Like many people I got the email last night from The Luminaire informing me of their decision to call it a day. My friend Al English ex of ATP now of Blessing Force first told me about the venue as he’d played there with Youth Movies. so we had Billy Mahonie play there. My first experience therefore was of playing there. It was a busy night and I can remember the fun we had. The smooth running of the operation, the nice staff and so on. So I decided to bring a few of my Local or Knom Music events there and in the subsequent years we brought a good bunch of shows there. Some shows utterly bombed. Some were mad busy. We were always treated completely professionally, and with enthusiasm and kindness by Andy, John, Molly, Frid, Arthur, Matt, regardless of numbers.

I remember the countless times Andy told people to shut up. I loved the fact they wrote it on the walls. I brought one of our Shhh! events there once and it was a (quiet) blast. I have listened with interest at Andy’s rants about inequalities in venues, and I am aware in these austere times, of the shocking losses some places have the wherewithall to make – losses even half of which would buy some new kit or a stage for a new venue. I have enjoyed Andy’s rants about Agents too!

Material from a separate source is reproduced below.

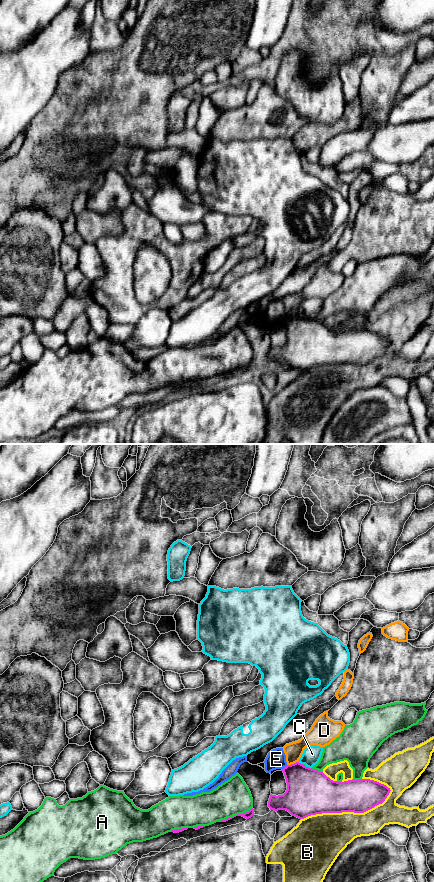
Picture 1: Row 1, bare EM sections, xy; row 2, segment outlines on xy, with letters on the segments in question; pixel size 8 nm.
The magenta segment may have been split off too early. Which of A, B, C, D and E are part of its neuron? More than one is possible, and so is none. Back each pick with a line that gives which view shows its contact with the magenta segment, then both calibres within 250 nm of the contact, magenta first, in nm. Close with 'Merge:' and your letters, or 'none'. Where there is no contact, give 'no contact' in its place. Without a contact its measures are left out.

Perhaps all of us are responsible for this.¬† I should have tried harder to put more shows there. Some of those shows we took into bigger venues and performed very poorly we should have rammed the Lumi with. As punters we needed to accept that Kilburn isn’t that far away, and use what is actually a very fine public transport system to get to London’s finest small venue for a great night out more often. We’ll definitely miss this place now it has gone (is going).

I think as fans, and as musicians, we are often the last to take the reality check on what is working and what is not, as we’re the least willing to call it a day “just before the miracle happens”. What Andy and his team have done is incredibly sad but also bold and I can only imagine they’re very relieved just now. I look forward to seeing what their next move is. I bet it’s pretty exciting.